Putting this another way, despite a certain Barthianism, Kierkegaard had the kind of sustained interest in the »hearer of the Word« for which Barth would lambast Brunner in his »Nein!«. This tension—or, it may be, contradiction—drives Kierkegaard to his most characteristic and original literary re-presentations of Christianity and it is this that makes him, distinctively, Kierkegaard. In these terms, a more plausible summary of the Kierkegaard-Barth relationship might be a reworking of Kierkegaard’s own thesis regarding the relationship between Christ and Socrates: that their similarity is to be found in their dissimilarity. Another way of putting this would be to say that Heidegger, probably better versed in the relevant primary sources, was as legitimate an inheritor of Kierkegaard as Barth – even though he too saw only half the picture.

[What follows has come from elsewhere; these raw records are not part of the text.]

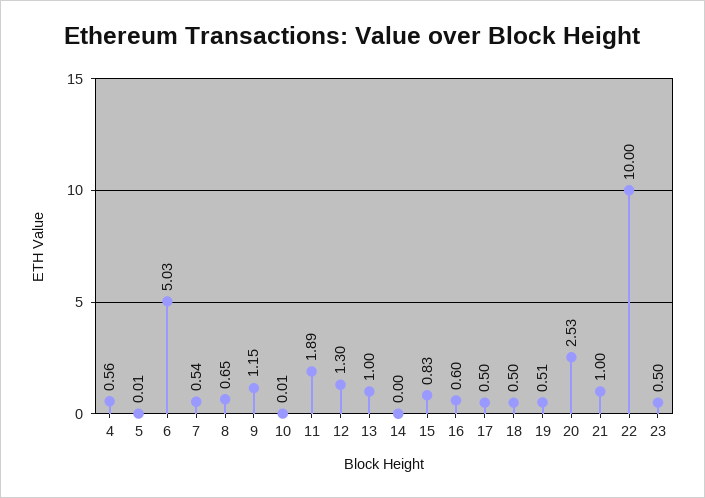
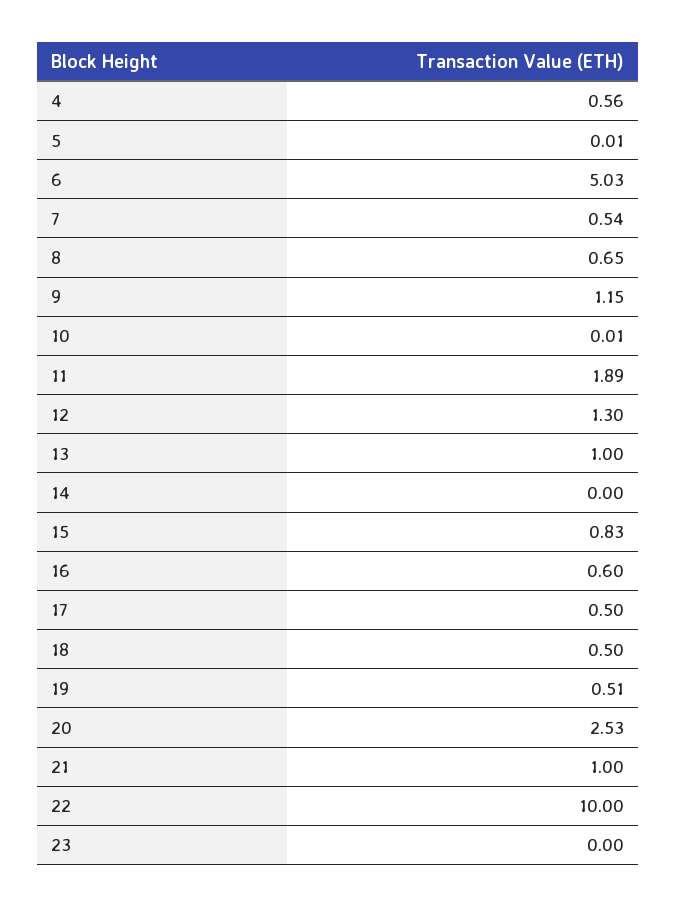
  {
    "4": 0.56,
    "5": 0.01,
    "6": 5.03,
    "7": 0.54,
    "8": 0.65,
    "9": 1.15,
    "10": 0.01,
    "11": 1.89,
    "12": 1.3,
    "13": 1,
    "14": 0,
    "15": 0.83,
    "16": 0.6,
    "17": 0.5,
    "18": 0.5,
    "19": 0.51,
    "20": 2.53,
    "21": 1,
    "22": 10,
-   "23": 0.5
+   "23": 0
  }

A recurrent theme of Beyond Immanence is that a Barthian approach proved itself in practice to provide a better bulwark against the demonisms of, notably, Nazism, Anti-Semitism, and Racism than the liberal theologies of the age. However, this is a theologically double-edged sword. Barth may have been right about Hitler, but he was wrong about Stalin. He was right about Anti-Semitism, but it is questionable whether he was right about the contemporary actuality of the calling of Israel. Conversely, Hirsch may have been deeply wrong about Hitler, but his commentaries on Kierkegaard are well-sourced and remain insightful and valuable. At the same time, non-Barthians such as Tillich and Bultmann (the latter several times castigated in the course of Beyond Immanence) also spoke out against Hitlerism. Indeed, Tillich provides criteria relating to the legitimate objects of ultimate concern that make it possible to see why Hitler and Stalin were both wrong. And, if we bring Kierkegaard into the picture, we have to acknowledge that he opposed both democracy and women’s emancipation. As today’s geo-political upheavals also attest, the path to an authentic theological approach to social and political issues is often opaque and only to be ventured with much fear and trembling and is always to be accompanied by the admission that, in any given case, we may be mistaken. There is no silver bullet, not even a Barthian one.

Whether with regard to these and other controversial points, the authors present their case clearly and robustly and readers will be in no doubt as to what they are arguing for in this stimulating joint presentation of two of modern theology’s defining figures.